Unternehmen nutzen die positiven Effekte von besonderen Mitarbeiter:innen auf andere Mitarbeiter:innen schon lange. Getrieben vom Gedanken die für eine Stelle und ein Team besten Leute zu finden, investieren sie viel Geld in die Gewinnung und Auswahl neuer Kolleg:innen. Sie beauftragen gar externe Berater:innen, die mit Hilfe von Tools zum Erkennen von berufsbezogenen Persönlichkeitsmerkmalen die für eine Aufgabe und ein (vorhandenes) Team besten neuen Kolleg:innen finden (Mitarbeiter-Personas als Fundament eines Employee Experience Design).
Coworking Space Betreiber:innen tun diesbezüglich oft zu wenig. Sie investieren Geld und Zeit in die Einrichtung von Räumen und deren technische Ausstattung. Das ist wichtig, keine Frage. Das ist nötig, das sind Basis- bzw. Hygienefaktoren. Und ja, diese Maßnahmen ziehen auch Menschen an. Keine Frage.
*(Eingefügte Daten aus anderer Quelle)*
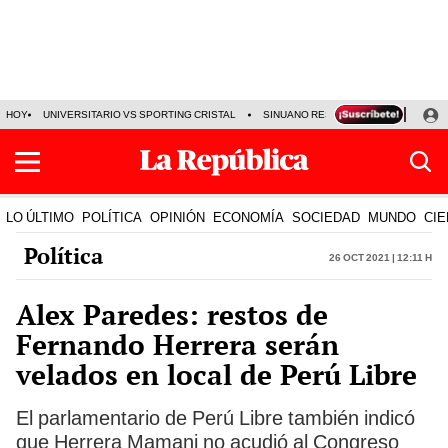
HOY
UNIVERSITARIO VS SPORTING CRISTAL
SINUANO RESULTADOS HOY
CA
LO ÚLTIMO
POLÍTICA
OPINIÓN
ECONOMÍA
SOCIEDAD
MUNDO
CIE
Política
26 Oct 2021 | 12:11 h
Alex Paredes: restos de
Fernando Herrera serán
velados en local de Perú Libre
El parlamentario de Perú Libre también indicó
que Herrera Mamani no acudió al Congreso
Die Anziehungskraft anderer Menschen, besondere Typen (w/m/d) und inspirierenden Persönlichkeiten ist jedoch weitaus größer und nachhaltiger. Und ich bin sicher, dass die meisten Space-Betreiber:innen in der Lage sind jene Typen (w/m/d) und Persönlichkeiten unter ihren Nutzer:innen zu erkennen. Jene zu finden, die andere Menschen begeistern und inspirieren, die kommunikativ stark sind, sich gerne unter Menschen aufhalten, die auf andere anziehend wirken, die Begegnungsflächen und Open Spaces eher zum Arbeiten nutzen als geschlossene Räume.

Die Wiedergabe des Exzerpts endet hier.